Top Customer Reviews
This book is neccessary for architects right now: The thorough archiving and indexing of an avant-garde movement reminds us that architects once fearlessly and courageously embraced the transformational qualities of architecture. It really makes you lament the absence of such a strong contemporary agenda to react to-I can't imagine all those pritzker prize winners actually consolidating their respective intelligence into a cohesive idea like the metabolists did.
It's a massive and dense volume though-I havent been able to finish it yet. It is very well illustrated and is bound to provide inspiration, almost too dense to go through all at once.

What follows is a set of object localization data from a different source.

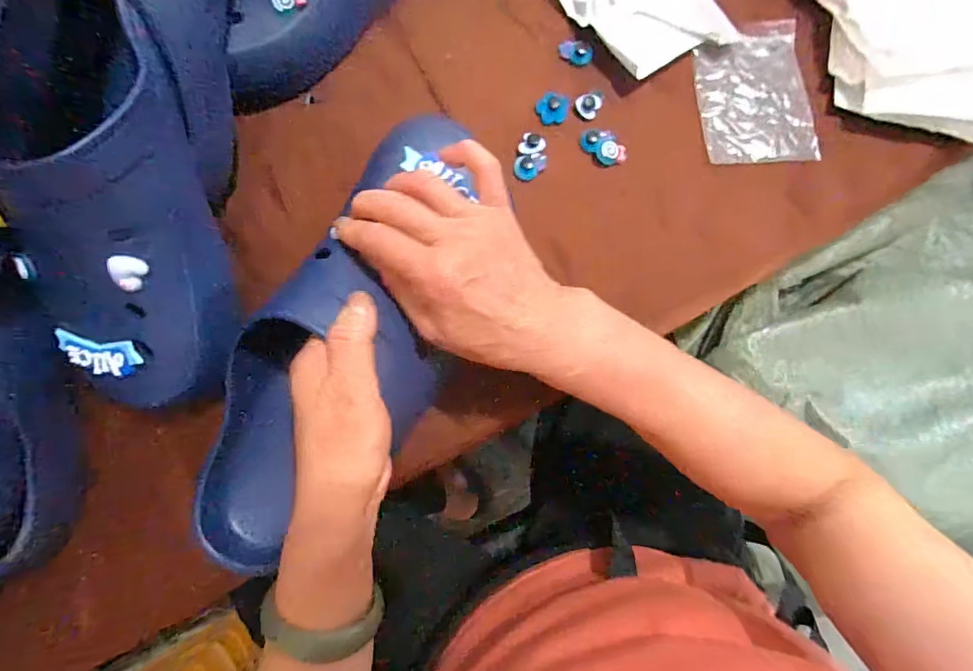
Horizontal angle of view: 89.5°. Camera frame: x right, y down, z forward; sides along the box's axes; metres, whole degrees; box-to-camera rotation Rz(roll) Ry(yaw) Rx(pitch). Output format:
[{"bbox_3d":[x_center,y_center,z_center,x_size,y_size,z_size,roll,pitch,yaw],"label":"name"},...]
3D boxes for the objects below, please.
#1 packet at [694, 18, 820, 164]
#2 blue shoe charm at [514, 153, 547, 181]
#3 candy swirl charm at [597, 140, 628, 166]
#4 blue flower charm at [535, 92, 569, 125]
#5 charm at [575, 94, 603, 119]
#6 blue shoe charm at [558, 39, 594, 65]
[{"bbox_3d":[0.208,-0.192,0.383,0.082,0.006,0.119,-3,82,-2],"label":"packet"},{"bbox_3d":[0.034,-0.130,0.378,0.026,0.007,0.017,-15,83,-4],"label":"blue shoe charm"},{"bbox_3d":[0.097,-0.142,0.380,0.023,0.007,0.018,-1,82,-2],"label":"candy swirl charm"},{"bbox_3d":[0.051,-0.177,0.382,0.024,0.008,0.022,0,82,-2],"label":"blue flower charm"},{"bbox_3d":[0.079,-0.180,0.383,0.018,0.005,0.018,29,82,2],"label":"charm"},{"bbox_3d":[0.072,-0.228,0.393,0.028,0.005,0.019,34,82,3],"label":"blue shoe charm"}]

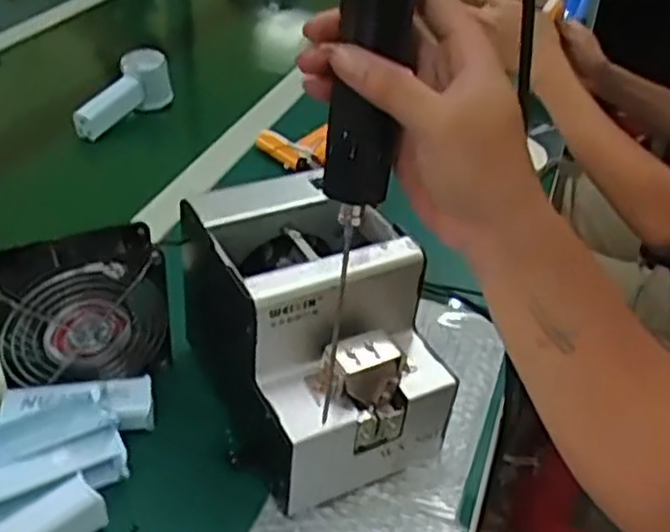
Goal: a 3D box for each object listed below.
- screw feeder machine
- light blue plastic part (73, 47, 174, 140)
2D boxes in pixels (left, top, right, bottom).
[{"bbox_3d":[-0.011,0.048,0.523,0.118,0.144,0.162,-17,42,-26],"label":"screw feeder machine"},{"bbox_3d":[-0.260,-0.210,0.938,0.068,0.069,0.136,11,37,9],"label":"light blue plastic part"}]

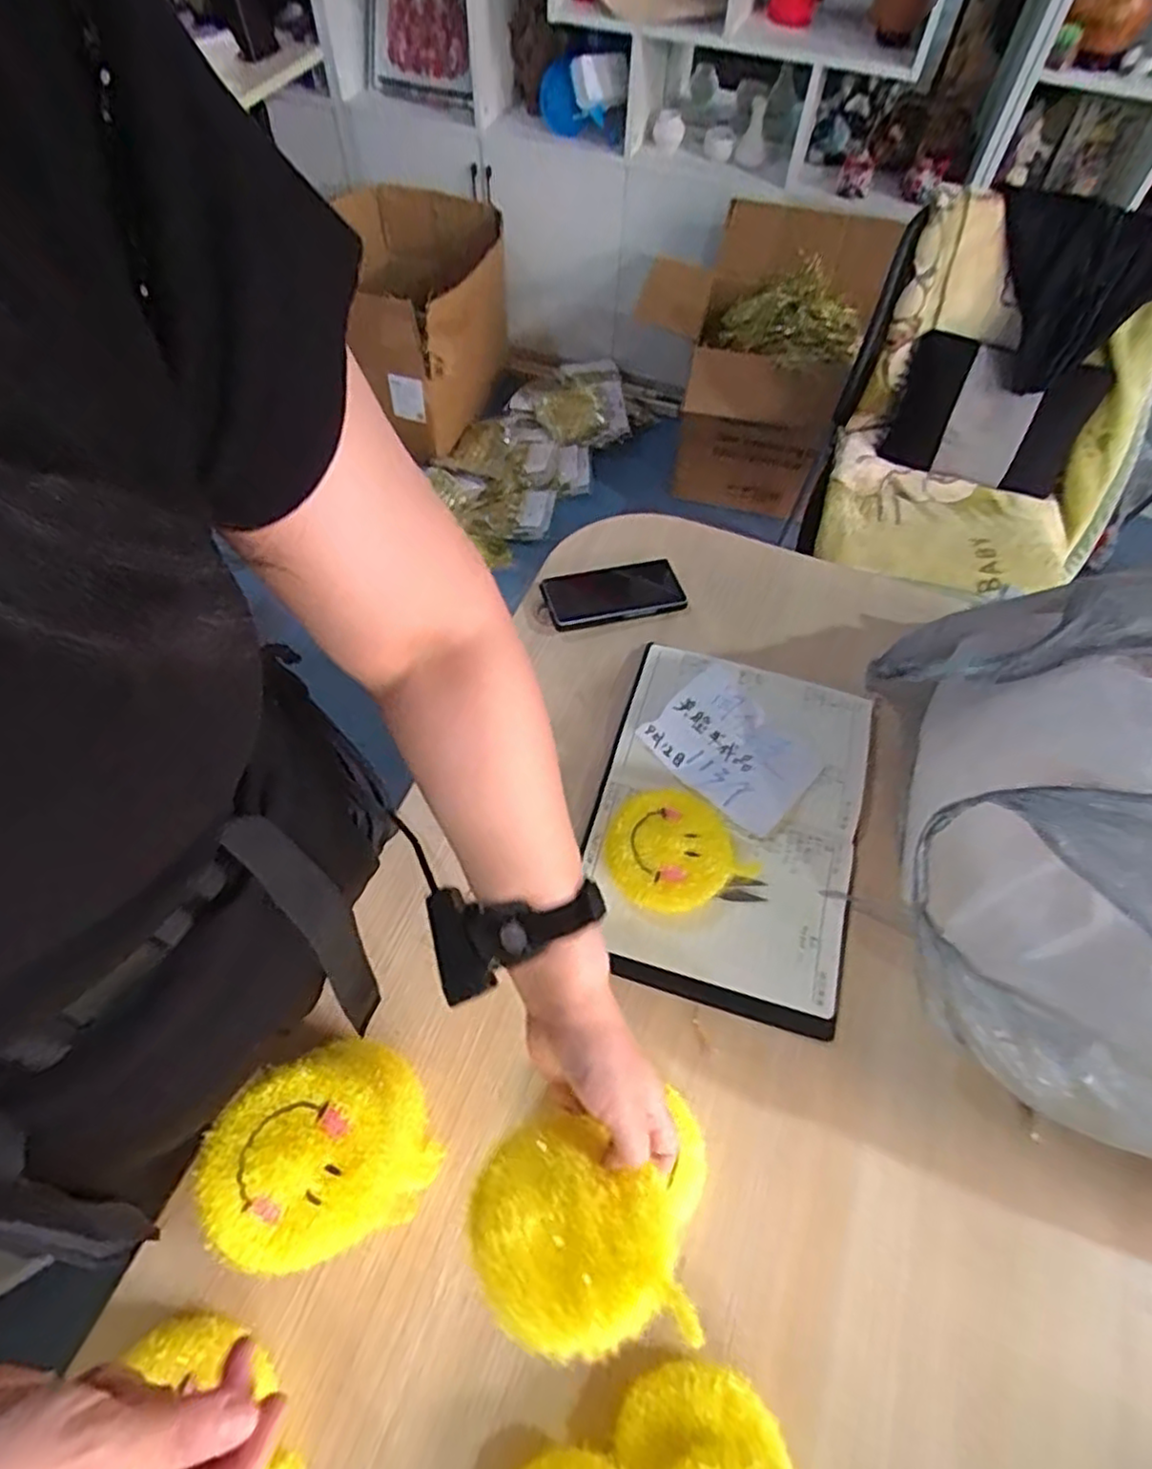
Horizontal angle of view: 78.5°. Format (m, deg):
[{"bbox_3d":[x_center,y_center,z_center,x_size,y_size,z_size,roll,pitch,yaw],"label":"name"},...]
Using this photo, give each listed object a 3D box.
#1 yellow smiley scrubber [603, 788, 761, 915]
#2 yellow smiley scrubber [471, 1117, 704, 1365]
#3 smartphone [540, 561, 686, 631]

Of course, a movement like this could have only been spawned in Japan, which was looking for new ways to deal with the post-war housing shortage. Kenzo Tange was the godfather of the movement, and would have a major impact on international architectural design. The movement also gave us Arata Isozaki and Fumihiko Maki, among other leading architects. While the designs looked very futuristic at the time, they were based on traditional planning principles. I would have liked to see a bigger format like Taschen has done on other topics, but the wealth of material will reward those interested in Metabolism.
When the nuclear bombs dropped on the Japanese cities had to start building cities from scratch.
This book describes the processes of designers to design solutions to this tragedy.
As a designer I can relate to the metabolist's desire for architecture to play a role in solving the many complex problems in a rapidly changing world. Only by working together to advance the architecture profession in Japan were they able to achieve some level of success. With the focus today so much on the individuality of each famous designer, it is refreshing to read about this not-so-distant movement that happened because of a group of individuals working toward a common way of thinking. I have not come across any other books that describe the process of a movement taking shape quite like this book does. It goes to great lengths to provide as many viewpoints as possible from the people who were there when it happened. It is an architecture book that is also about how these architects interacted with their world to promote their vision.
It feels like a large amount of respect and care went into the making of this book. Rem Koolhaas and Hans Ulrich Obrist clearly knew that the metabolist movement in architecture has tremendous historical importance and a serious lack of recorded historical documentation. They did a wonderful job compiling and presenting all the information in this book!